So what if happiness is a mental illness?

It is rather amazing that through all I have experienced, that these truths were the deepest and most enduring. They are also the most comforting. Simply keeping a balanced life, and looking on the positive side of things. What could possibly be wrong with that?

Perhaps happiness and satisfaction with one’s life, however humble is a form of denial.

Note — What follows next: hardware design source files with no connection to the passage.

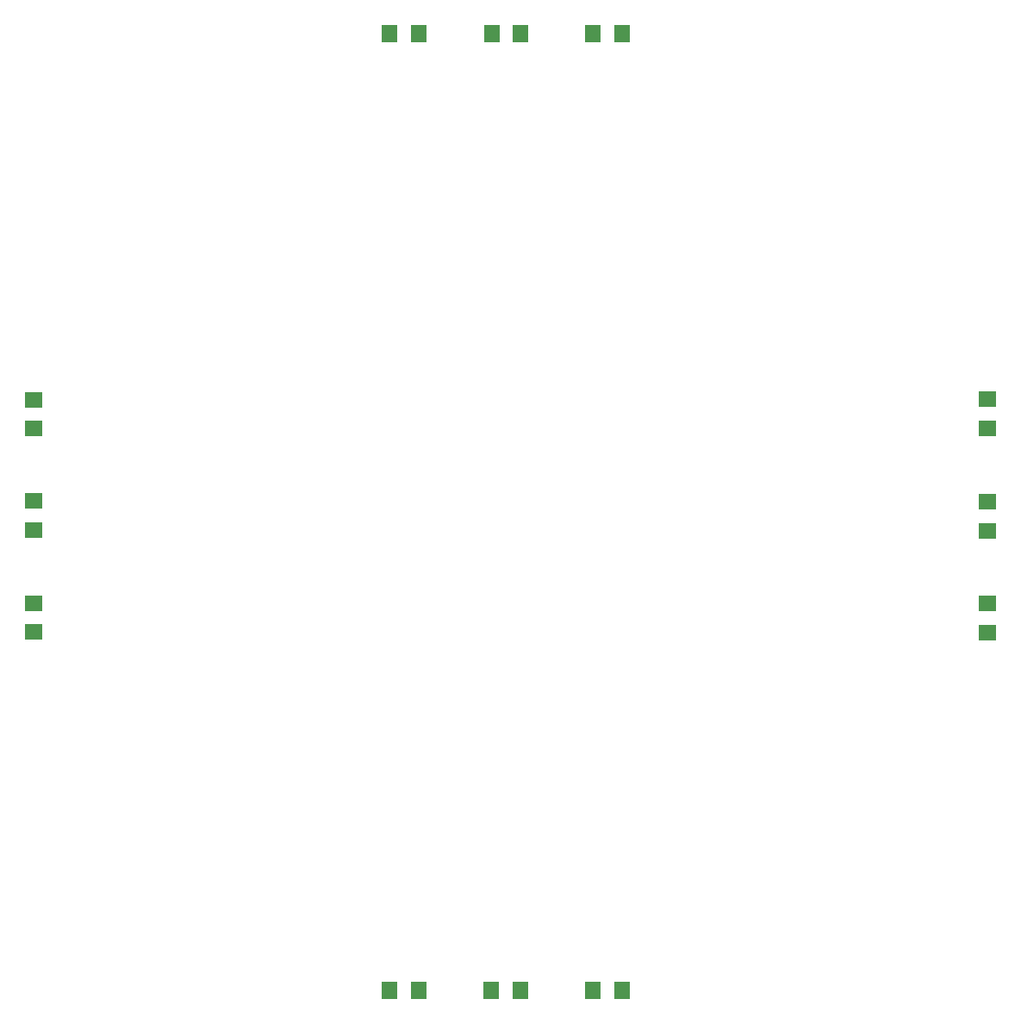
<source format=gtp>
G04 MADE WITH FRITZING*
G04 WWW.FRITZING.ORG*
G04 DOUBLE SIDED*
G04 HOLES PLATED*
G04 CONTOUR ON CENTER OF CONTOUR VECTOR*
%ASAXBY*%
%FSLAX23Y23*%
%MOIN*%
%OFA0B0*%
%SFA1.0B1.0*%
%ADD10R,0.062992X0.070984*%
%ADD11R,0.070984X0.062992*%
%ADD12R,0.001000X0.001000*%
%LNPASTEMASK1*%
G90*
G70*
G54D10*
X1528Y3797D03*
X1640Y3797D03*
G54D11*
X150Y1877D03*
X150Y1989D03*
G54D10*
X2315Y3797D03*
X2427Y3797D03*
G54D11*
X3840Y1594D03*
X3840Y1482D03*
X3840Y1987D03*
X3840Y1875D03*
X150Y2270D03*
X150Y2382D03*
G54D10*
X1639Y97D03*
X1527Y97D03*
X1923Y3797D03*
X2035Y3797D03*
G54D11*
X3840Y2383D03*
X3840Y2271D03*
X150Y1483D03*
X150Y1594D03*
G54D10*
X2427Y97D03*
X2315Y97D03*
X2034Y97D03*
X1922Y97D03*
G54D12*
D02*
G04 End of PasteMask1*
M02*
</source>
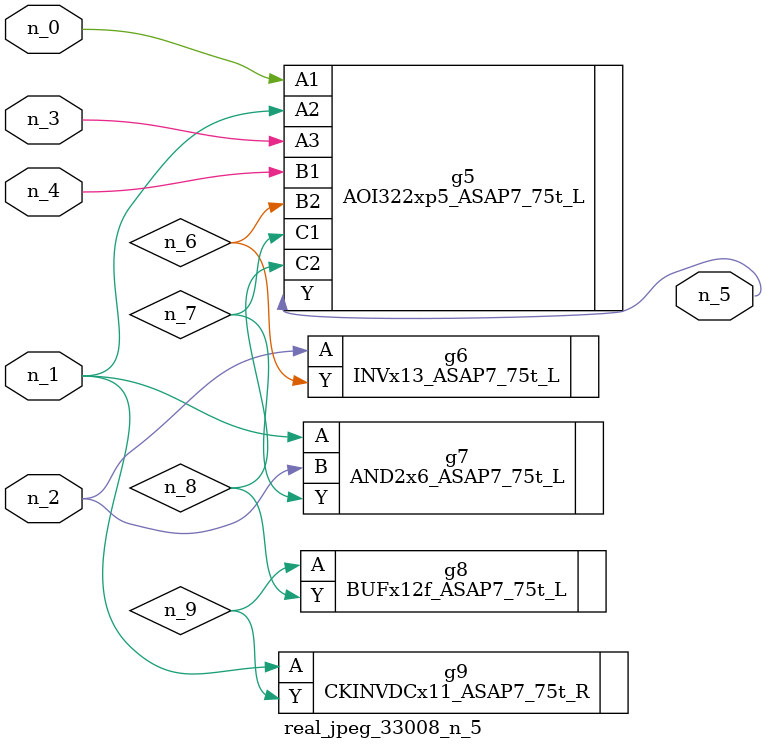
<source format=v>
module real_jpeg_33008_n_5 (n_4, n_0, n_1, n_2, n_3, n_5);

input n_4;
input n_0;
input n_1;
input n_2;
input n_3;

output n_5;

wire n_8;
wire n_6;
wire n_7;
wire n_9;

AOI322xp5_ASAP7_75t_L g5 ( 
.A1(n_0),
.A2(n_1),
.A3(n_3),
.B1(n_4),
.B2(n_6),
.C1(n_7),
.C2(n_8),
.Y(n_5)
);

AND2x6_ASAP7_75t_L g7 ( 
.A(n_1),
.B(n_2),
.Y(n_7)
);

CKINVDCx11_ASAP7_75t_R g9 ( 
.A(n_1),
.Y(n_9)
);

INVx13_ASAP7_75t_L g6 ( 
.A(n_2),
.Y(n_6)
);

BUFx12f_ASAP7_75t_L g8 ( 
.A(n_9),
.Y(n_8)
);


endmodule
</source>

Maybe someone someday might point out that all forms of happiness are mental illnesses. After all, happiness is statistically rare, and thus it is not normal. Due to its relative rarity, it may well be characterized by an abnormal functioning of the central nervous system, requiring repeated “positive thinking”. In turn, “positive thinking” requires that we only focus on the bright side of life. Clearly, anyone who thinks positive is only looking at part of the picture, and is thus out of touch with reality. Bentall (1992) had this as an abstract for his article in the Journal of Medical Ethics (widely quoted):

“It is proposed that happiness be classified as a psychiatric disorder and be included in future editions of the major diagnostic manuals under the new name: major affective disorder, pleasant type. In a review of the relevant literature it is shown that happiness is statistically abnormal, consists of a discrete cluster of symptoms, is associated with a range of cognitive abnormalities, and probably reflects the abnormal functioning of the central nervous system. One possible objection to this proposal remains–that happiness is not negatively valued. However, this objection is dismissed as scientifically irrelevant.”

According to Bentall, happy people are off their chumps. Lost their marbles. One clown short of a circus. I would suppose, however, that making happiness an illness will rob most shrinks of a treatment goal.

So for now, while psychiatrists are working away at their objections to happiness, and until it is proven to me that I am better off heeding these objections, I shall forever commit my life to these seemingly shallow, but more enduring truths, that focusing on the bright side of life is the better way, and it should be something that is taught to every child and adult, for their own good, and for the good of society.